Papal States - Relationship With The Holy Roman Empire

Relationship With The Holy Roman Empire

The precise nature of the relationship between the Popes and Emperors – and between the Papal States and the Empire – was disputed. Was the Pope a sovereign ruler of a separate realm in central Italy, or were the Papal States just a part of the Frankish Empire over which the Popes had administrative control? (This last was the view of the late 9th-century Libellus de imperatoria potestate in urbe Roma.) Or were the Holy Roman Emperors vicars of the Pope (as a sort of Archemperor) ruling Christendom, with the Pope directly responsible only for the environs of Rome and spiritual duties?

Events in the 9th century postponed the conflict: the Holy Roman Empire in its Frankish form collapsed as it was subdivided among Charlemagne's grandchildren.
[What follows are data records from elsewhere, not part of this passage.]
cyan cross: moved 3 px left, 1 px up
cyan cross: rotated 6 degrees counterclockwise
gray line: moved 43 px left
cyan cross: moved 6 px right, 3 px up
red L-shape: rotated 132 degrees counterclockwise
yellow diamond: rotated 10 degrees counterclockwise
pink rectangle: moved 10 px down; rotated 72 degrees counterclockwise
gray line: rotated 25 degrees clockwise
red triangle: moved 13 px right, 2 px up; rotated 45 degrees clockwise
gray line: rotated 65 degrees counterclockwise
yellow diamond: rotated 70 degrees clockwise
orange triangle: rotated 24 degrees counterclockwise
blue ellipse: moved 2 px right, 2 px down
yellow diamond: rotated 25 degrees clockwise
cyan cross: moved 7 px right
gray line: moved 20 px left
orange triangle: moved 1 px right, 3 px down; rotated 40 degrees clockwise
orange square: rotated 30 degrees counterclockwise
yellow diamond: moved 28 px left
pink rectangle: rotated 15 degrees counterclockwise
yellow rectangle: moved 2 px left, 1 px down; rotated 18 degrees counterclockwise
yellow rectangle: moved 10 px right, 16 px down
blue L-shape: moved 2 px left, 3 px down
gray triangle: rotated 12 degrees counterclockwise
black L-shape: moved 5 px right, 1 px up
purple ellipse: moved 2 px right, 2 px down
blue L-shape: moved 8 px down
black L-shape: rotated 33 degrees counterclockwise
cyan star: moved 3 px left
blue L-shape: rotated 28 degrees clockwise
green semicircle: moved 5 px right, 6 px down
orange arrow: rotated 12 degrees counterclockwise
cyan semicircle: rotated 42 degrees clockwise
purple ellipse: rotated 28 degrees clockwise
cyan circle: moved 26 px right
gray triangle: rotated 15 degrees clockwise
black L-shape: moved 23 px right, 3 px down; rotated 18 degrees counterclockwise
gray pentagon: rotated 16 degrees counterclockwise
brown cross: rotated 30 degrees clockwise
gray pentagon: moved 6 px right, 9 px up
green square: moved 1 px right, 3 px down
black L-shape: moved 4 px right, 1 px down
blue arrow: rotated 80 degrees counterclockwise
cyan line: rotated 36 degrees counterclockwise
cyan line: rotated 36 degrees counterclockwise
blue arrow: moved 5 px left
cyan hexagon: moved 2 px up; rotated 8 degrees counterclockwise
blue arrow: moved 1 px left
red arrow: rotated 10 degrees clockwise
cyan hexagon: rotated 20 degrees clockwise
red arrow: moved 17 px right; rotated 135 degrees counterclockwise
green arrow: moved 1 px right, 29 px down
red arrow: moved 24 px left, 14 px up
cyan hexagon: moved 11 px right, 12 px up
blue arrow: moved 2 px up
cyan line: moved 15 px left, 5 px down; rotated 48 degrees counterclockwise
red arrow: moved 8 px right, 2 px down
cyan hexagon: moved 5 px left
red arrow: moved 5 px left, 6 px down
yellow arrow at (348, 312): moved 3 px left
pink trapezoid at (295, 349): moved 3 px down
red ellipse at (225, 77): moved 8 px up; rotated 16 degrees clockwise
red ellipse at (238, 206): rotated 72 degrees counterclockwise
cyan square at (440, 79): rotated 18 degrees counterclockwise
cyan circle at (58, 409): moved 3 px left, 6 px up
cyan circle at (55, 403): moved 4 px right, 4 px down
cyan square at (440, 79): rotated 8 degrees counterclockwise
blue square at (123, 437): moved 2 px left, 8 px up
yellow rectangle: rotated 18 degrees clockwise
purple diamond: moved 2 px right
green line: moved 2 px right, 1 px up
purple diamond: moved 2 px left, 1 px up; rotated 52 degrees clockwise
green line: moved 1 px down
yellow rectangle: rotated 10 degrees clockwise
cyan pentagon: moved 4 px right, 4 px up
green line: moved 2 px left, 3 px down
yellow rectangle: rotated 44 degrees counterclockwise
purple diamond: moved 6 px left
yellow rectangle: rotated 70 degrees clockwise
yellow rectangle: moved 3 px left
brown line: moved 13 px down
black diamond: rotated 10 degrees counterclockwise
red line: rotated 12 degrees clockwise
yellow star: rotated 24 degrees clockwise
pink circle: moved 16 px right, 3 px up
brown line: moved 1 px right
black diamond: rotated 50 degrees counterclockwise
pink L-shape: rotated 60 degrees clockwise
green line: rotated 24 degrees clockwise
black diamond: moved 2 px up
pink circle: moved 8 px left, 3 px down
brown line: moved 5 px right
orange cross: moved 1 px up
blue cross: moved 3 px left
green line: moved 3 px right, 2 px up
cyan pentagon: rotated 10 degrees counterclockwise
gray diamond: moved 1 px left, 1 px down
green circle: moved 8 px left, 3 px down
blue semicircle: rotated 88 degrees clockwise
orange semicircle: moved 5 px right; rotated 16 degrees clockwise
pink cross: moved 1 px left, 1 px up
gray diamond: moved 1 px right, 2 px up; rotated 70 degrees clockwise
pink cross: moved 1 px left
Imperial power in Italy waned and the papacy's prestige declined. This led to a rise in the power of the local Roman nobility, and the control of the Papal States during the early tenth century by a powerful and corrupt aristocratic family, the Theophylacti. This period was later dubbed the Saeculum obscurum or "dark age of the papacy", and sometimes as the "rule by harlots". In practice, the Popes were unable to exercise effective sovereignty over the extensive and mountainous territories of the Papal States, and the region preserved its old system of government, with many small countships and marquisates, each centered upon a fortified rocca.

Over several campaigns in the mid-tenth century, the German ruler Otto I conquered northern Italy; Pope John XII crowned him emperor (the first so crowned in more than forty years), and the two of them ratified the Diploma Ottonianum, which guaranteed the independence of the Papal States. Yet over the next two centuries, Popes and Emperors squabbled over a variety of issues, and the German rulers routinely treated the Papal States as part of their realms on those occasions when they projected power into Italy. A major motivation for the Gregorian Reform was to free the administration of the Papal States from imperial interference, and after the extirpation of the Hohenstaufen dynasty, the German emperors rarely interfered in Italian affairs. By 1300, the Papal States, along with the rest of the Italian principalities, were effectively independent. During the Renaissance the Spanish Emperors fought wars over the Papal States, often against the Pope.